Misinformation about the spread of the novel coronavirus can crop up in even the most unlikely of places — so making it harder to access fake information is pivotal in the fight against the virus itself. But was hiding all search results the best way to do so?

No results at all, even real ones — If Google did disable these search terms, it’s an intense move to remove all results from the Play Store. That means even real apps with helpful information, like the official CDC app or the one China created to assess the risk of contracting the virus, cannot be found via these searches.

Lazy strategy? — Google’s strategy here is somewhat puzzling. Rather than being presented with only verified information, Android users won’t be able to find any information at all. The most useful solution would be for Google to more closely monitor the apps being uploaded to the Play Store, thereby giving it the chance to catch any apps spreading misinformation.

But that would take a large number of resources. The company may have just found it easier to disable these searches completely.
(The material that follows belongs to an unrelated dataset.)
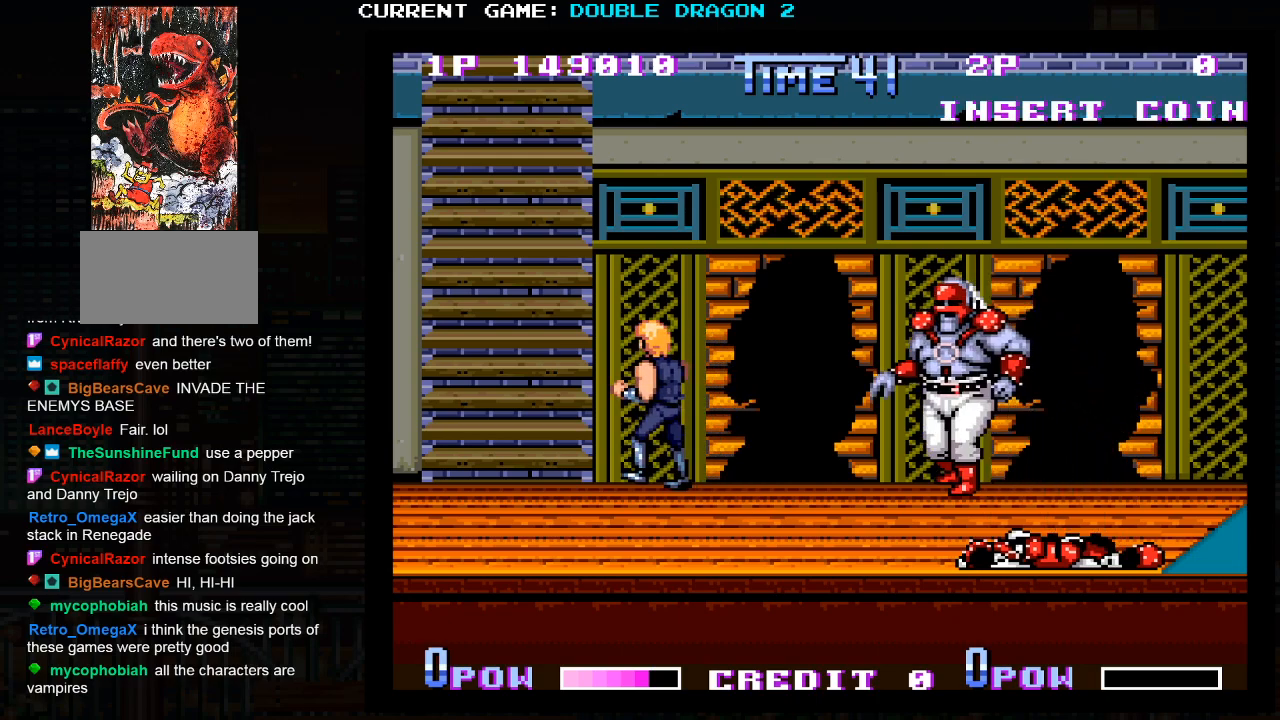
{"dt_ms": 500, "buttons": [], "left_stick": "center", "events": []}
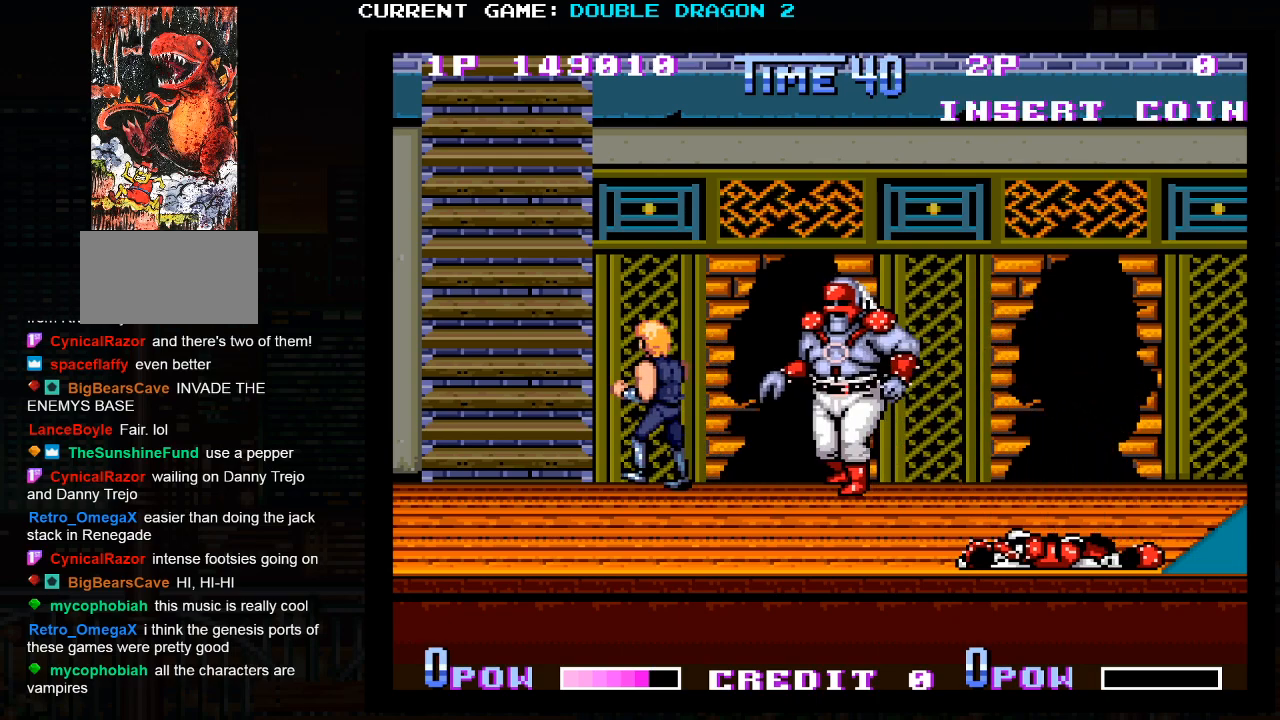
{"dt_ms": 1000, "buttons": [], "left_stick": "right"}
Google needs to update its upload policies — This isn’t the first time Google has faced issues with rogue apps being uploaded to its Play Store. Just last month the company had to remove more than 600 apps with “disruptive ads” from the Play Store — apps that probably should have never made it into the store in the first place for violating Google policies.

If the only viable option is to disable certain searches completely, maybe it’s a sign that Google needs to put more effort into screening new apps before putting them out for users to download.